_Information supplied_:

═══

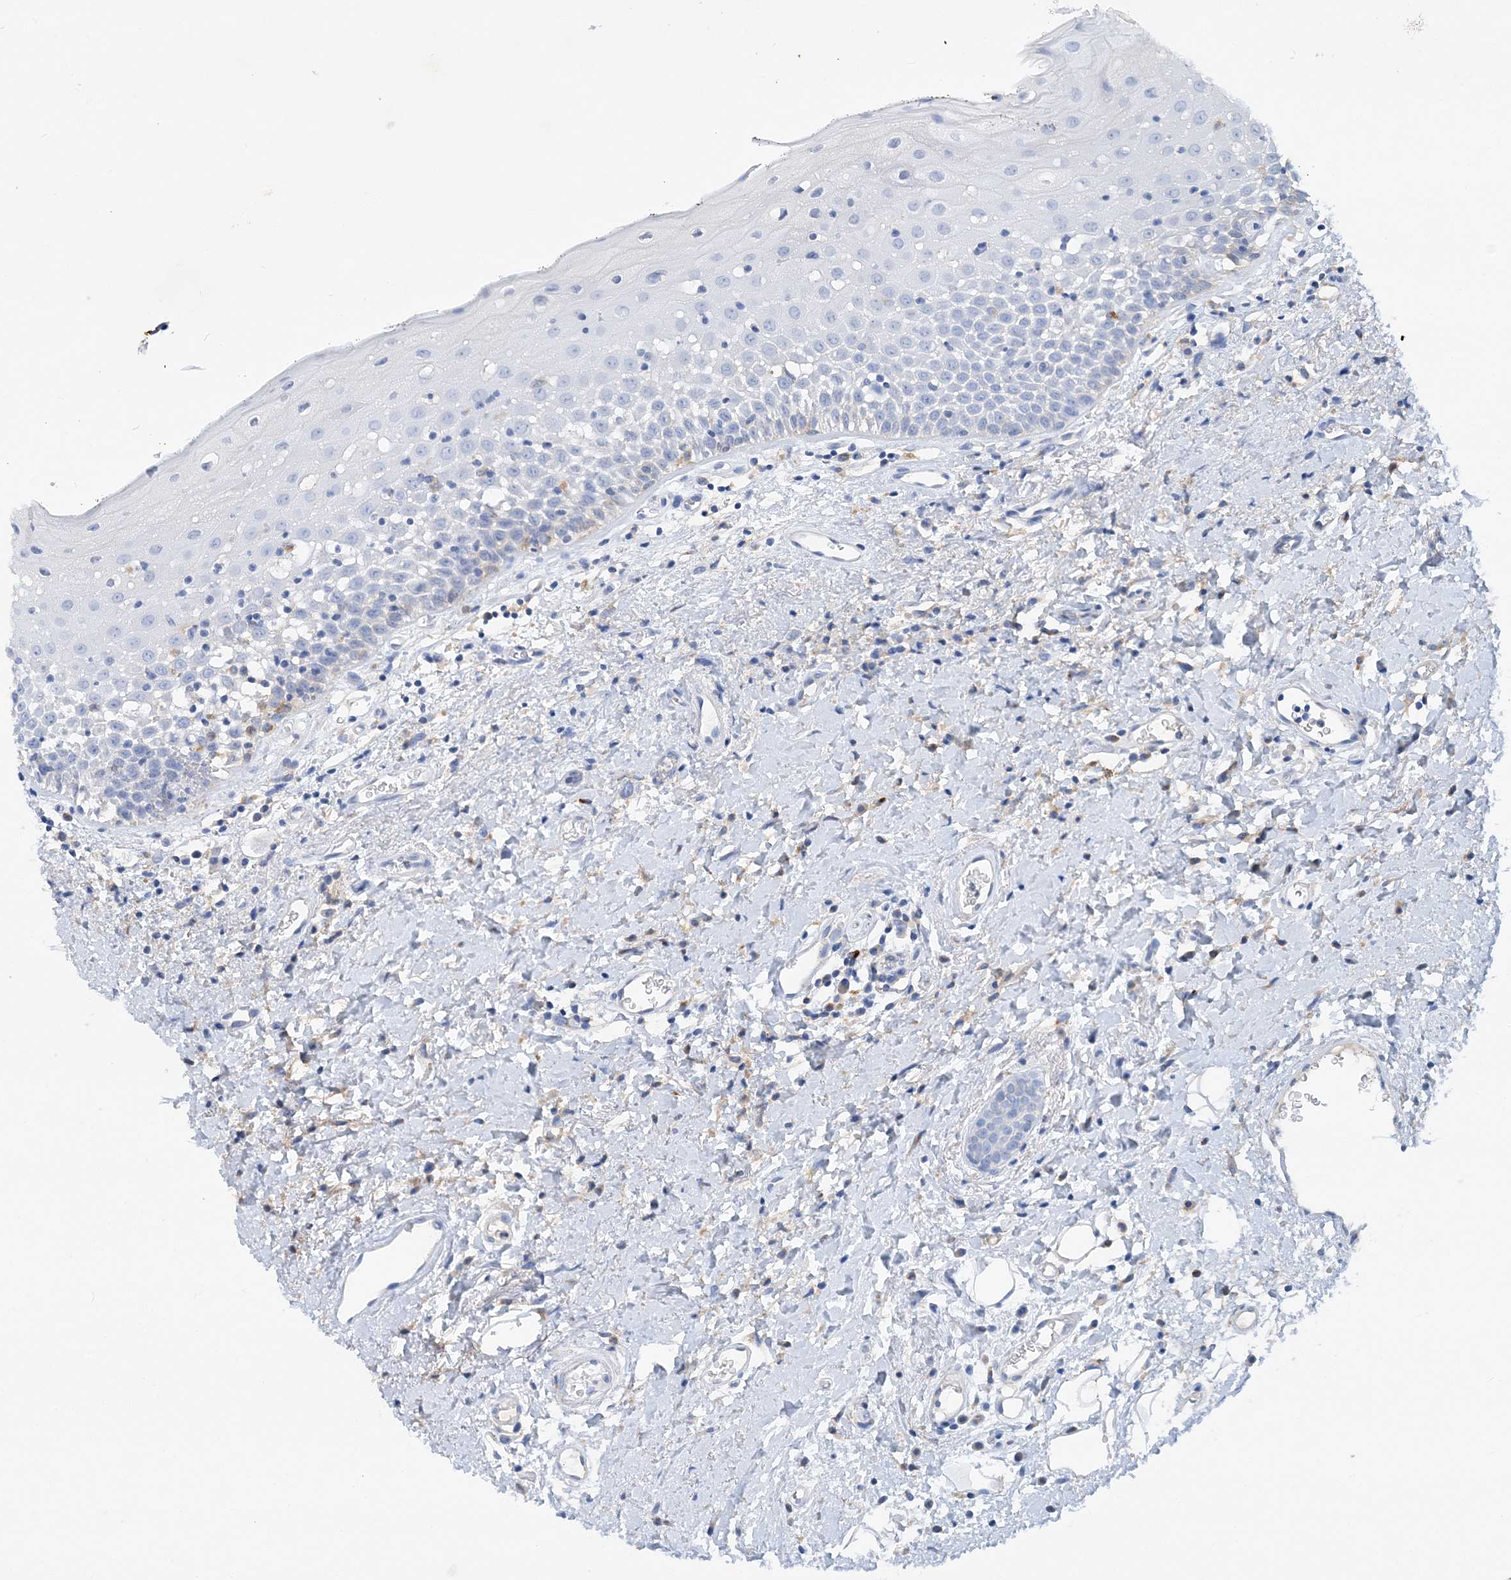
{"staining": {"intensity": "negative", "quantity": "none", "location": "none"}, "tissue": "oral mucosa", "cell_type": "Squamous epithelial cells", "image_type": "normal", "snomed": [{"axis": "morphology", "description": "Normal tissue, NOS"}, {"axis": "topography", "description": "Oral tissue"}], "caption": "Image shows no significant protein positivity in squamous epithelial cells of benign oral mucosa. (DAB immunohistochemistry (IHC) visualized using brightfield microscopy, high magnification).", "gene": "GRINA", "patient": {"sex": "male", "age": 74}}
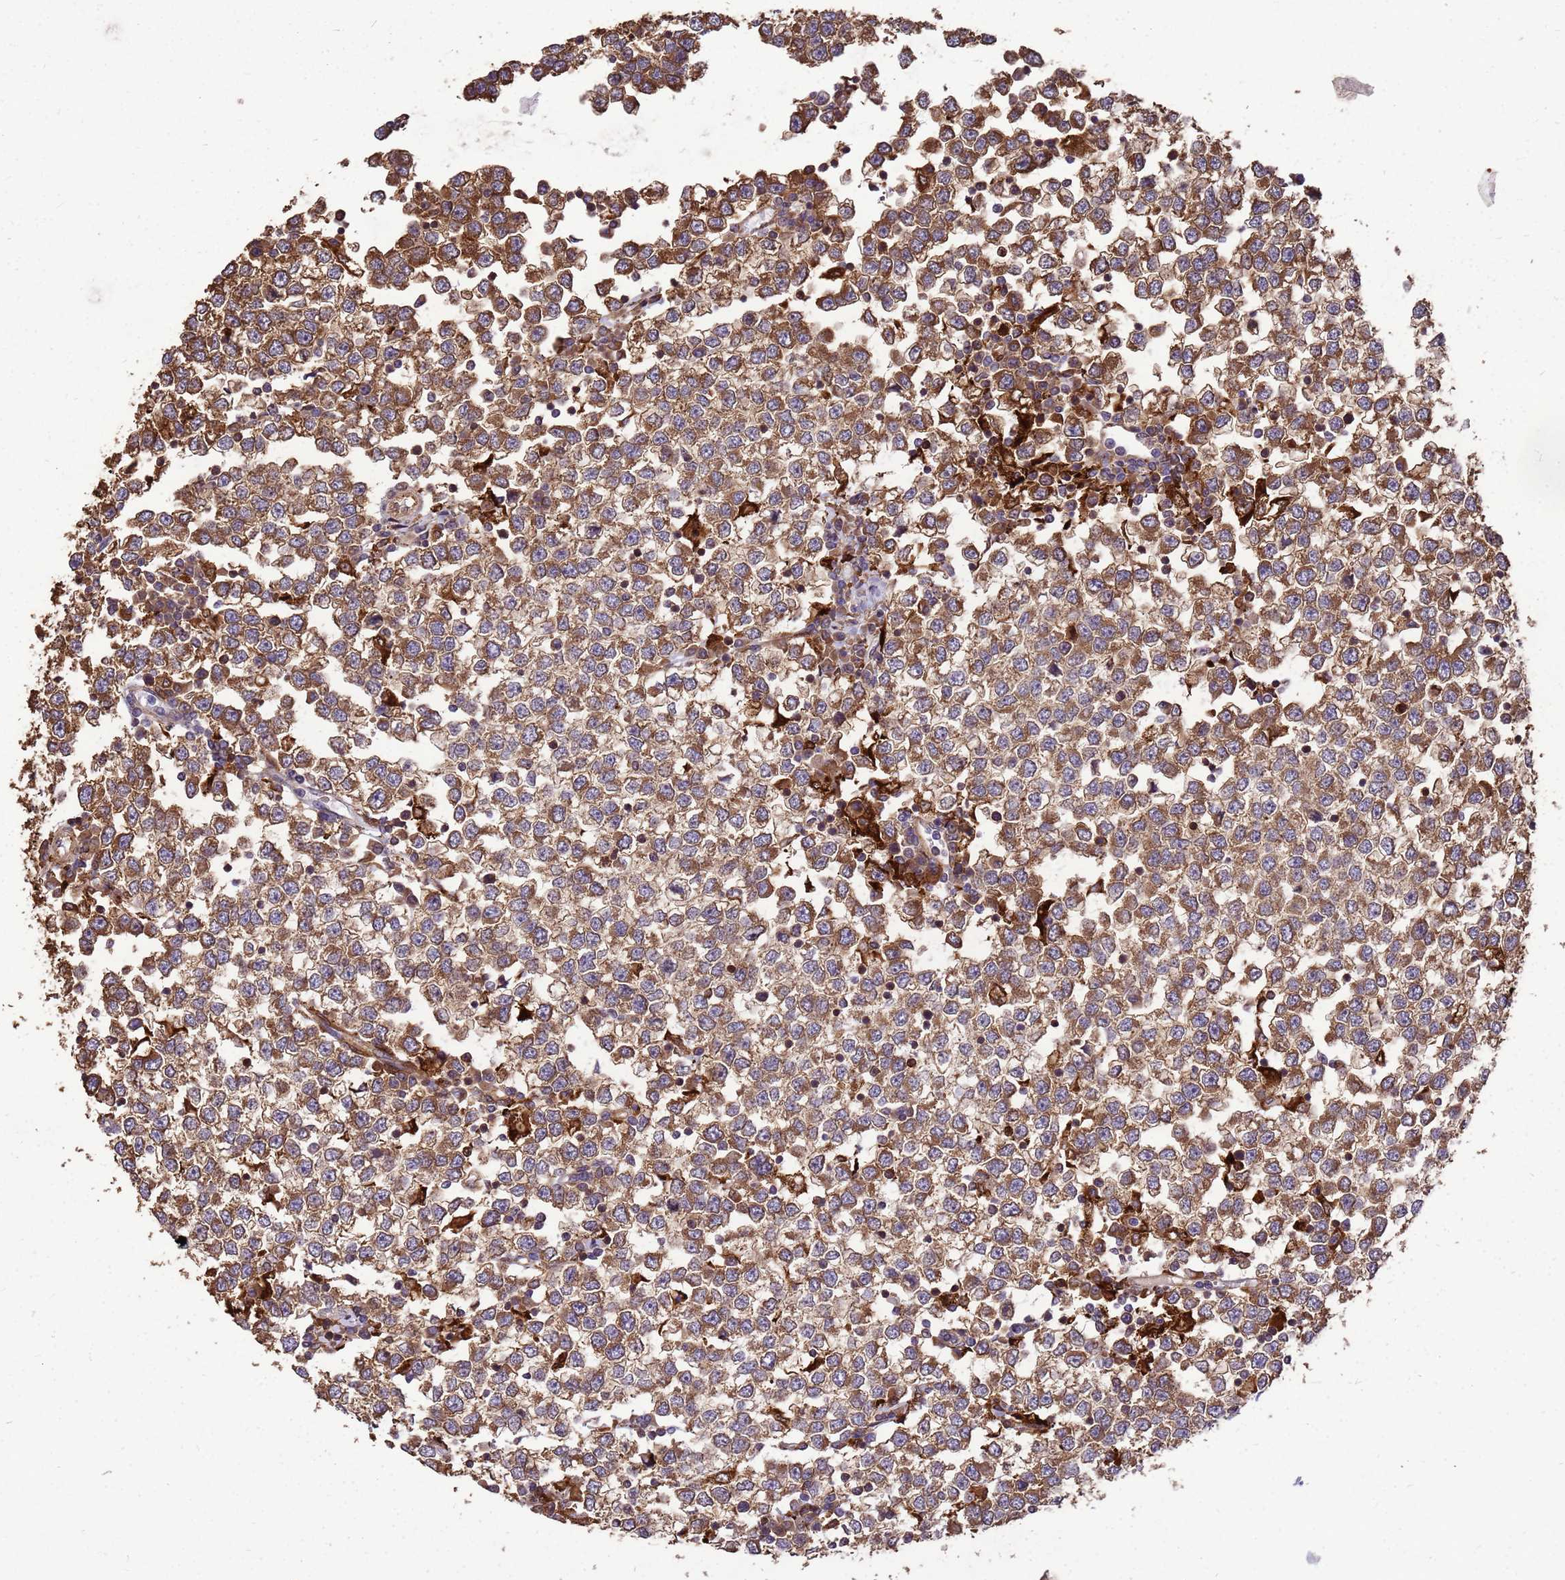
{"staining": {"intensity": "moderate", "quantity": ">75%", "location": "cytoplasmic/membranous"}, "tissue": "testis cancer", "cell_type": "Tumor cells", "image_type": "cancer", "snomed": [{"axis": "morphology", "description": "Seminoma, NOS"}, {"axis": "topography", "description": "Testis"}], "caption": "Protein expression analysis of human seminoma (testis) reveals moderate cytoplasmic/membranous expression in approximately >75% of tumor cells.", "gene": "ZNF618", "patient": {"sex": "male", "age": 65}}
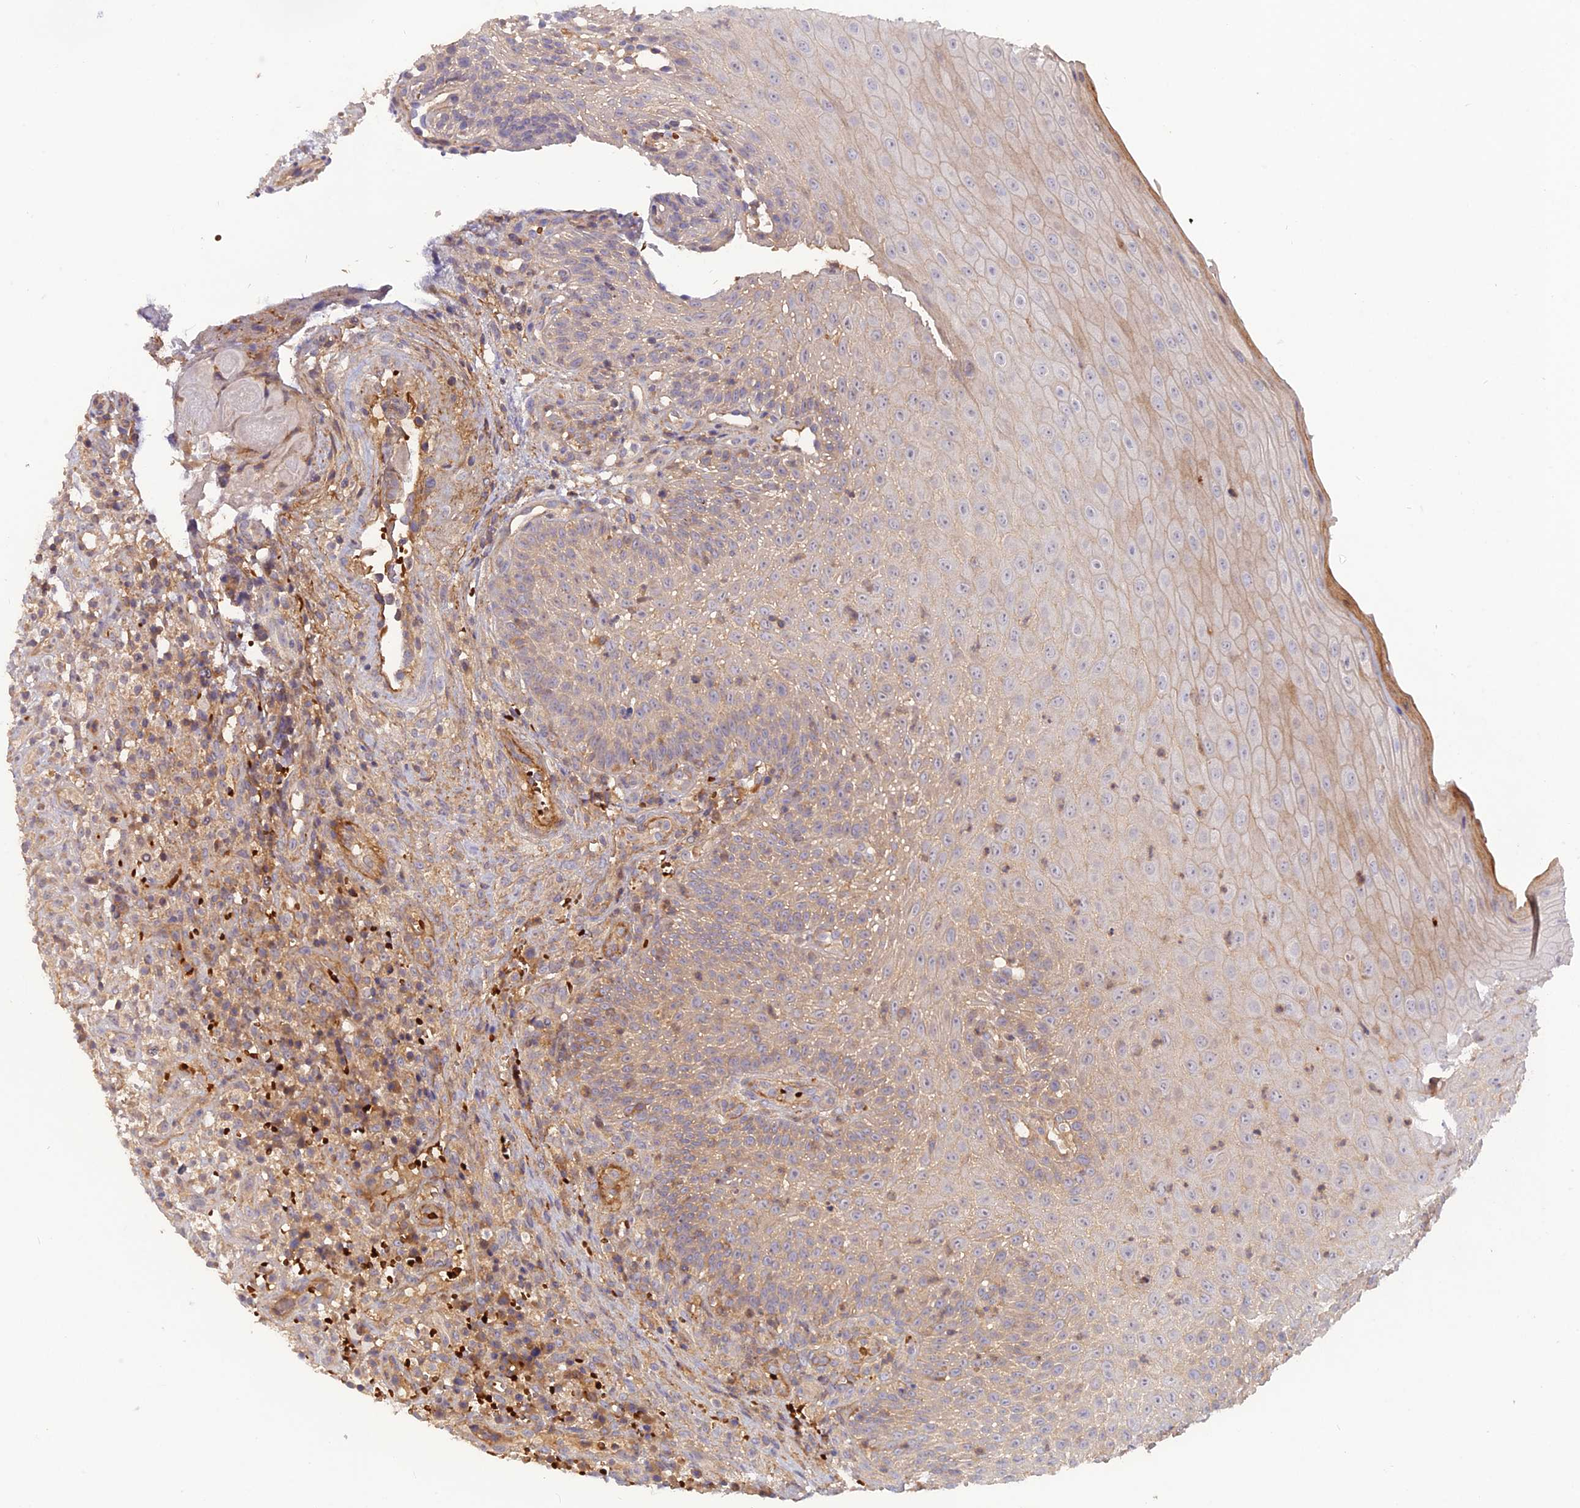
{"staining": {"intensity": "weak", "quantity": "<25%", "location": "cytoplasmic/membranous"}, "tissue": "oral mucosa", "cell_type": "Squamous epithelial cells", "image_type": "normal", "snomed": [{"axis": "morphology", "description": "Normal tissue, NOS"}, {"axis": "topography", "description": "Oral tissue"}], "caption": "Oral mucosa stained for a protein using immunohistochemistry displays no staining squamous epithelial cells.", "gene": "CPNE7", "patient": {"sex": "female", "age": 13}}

═══

_What the task asks_: Leave out the pictures. Transcribe only the lines above, from the first through the one that contains "expression analysis of".

_Reply_:
{"staining": {"intensity": "negative", "quantity": "none", "location": "none"}, "tissue": "oral mucosa", "cell_type": "Squamous epithelial cells", "image_type": "normal", "snomed": [{"axis": "morphology", "description": "Normal tissue, NOS"}, {"axis": "topography", "description": "Oral tissue"}], "caption": "Image shows no significant protein positivity in squamous epithelial cells of benign oral mucosa. (DAB immunohistochemistry (IHC) visualized using brightfield microscopy, high magnification).", "gene": "GRINA", "patient": {"sex": "male", "age": 74}}
{"staining": {"intensity": "moderate", "quantity": ">75%", "location": "cytoplasmic/membranous"}, "tissue": "testis cancer", "cell_type": "Tumor cells", "image_type": "cancer", "snomed": [{"axis": "morphology", "description": "Seminoma, NOS"}, {"axis": "topography", "description": "Testis"}], "caption": "Protein expression analysis of human seminoma (testis) reveals moderate cytoplasmic/membranous expression in approximately >75% of tumor cells.", "gene": "ZNF618", "patient": {"sex": "male", "age": 65}}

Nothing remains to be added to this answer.